To evaluate the performance of the extracted data, we compared it with a ground truth dataset using a variant matching framework, which processed complex variant notations and assessed whether the predicted and true variants matched exactly, partially, or not at all.
We aligned the extracted data from GPT-4 with the ground truth based on shared PMIDs, treating each ground truth entry as potentially mapping to multiple predictions. Key fields, such as gene names, drugs, phenotype categories, and variant annotations, were compared to determine match rates and assess extraction quality. Given the complexity of many-to-one associations, we conducted an additional set comparison analysis for each PMID. The intersection of PMID sets was calculated to identify overlapping elements, and the match rate was computed as the ratio of the size of the intersection to the size of the set in the ground truth.
Results:
Results
When aligned by Gene and PMID as single samples, the model performed poorly.
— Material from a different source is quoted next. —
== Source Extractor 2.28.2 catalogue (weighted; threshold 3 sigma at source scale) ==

The drug match rate was 57.4%, and the phenotype category match rate was 66.7%. The exact variant match rate was 0.0%, while the partial variant match rate was 16.7%. The overall exact match rate across all fields was 16.7%, and the partial match rate was 94.5%. Grouped by identical PMID’s, the model showed improvement with a gene match rate of 74.8%, the variant/haplotype match rate of 38.0%, and the drug match rate of 72.6% per PMID.
Conclusion:
Conclusions
Our study shows that GPT-4 as a schema-constrained annotation tool, can identify key components in whole documents. While the system demonstrates success in capturing aggregate information, alignment and precision remains a significant issue. In addition limitations to both verification and alignment might undervalue the performance. Overall, automation offers a promising tool to enhance pharmacogenomics, but substantial modifications are needed to guarantee clinical impact.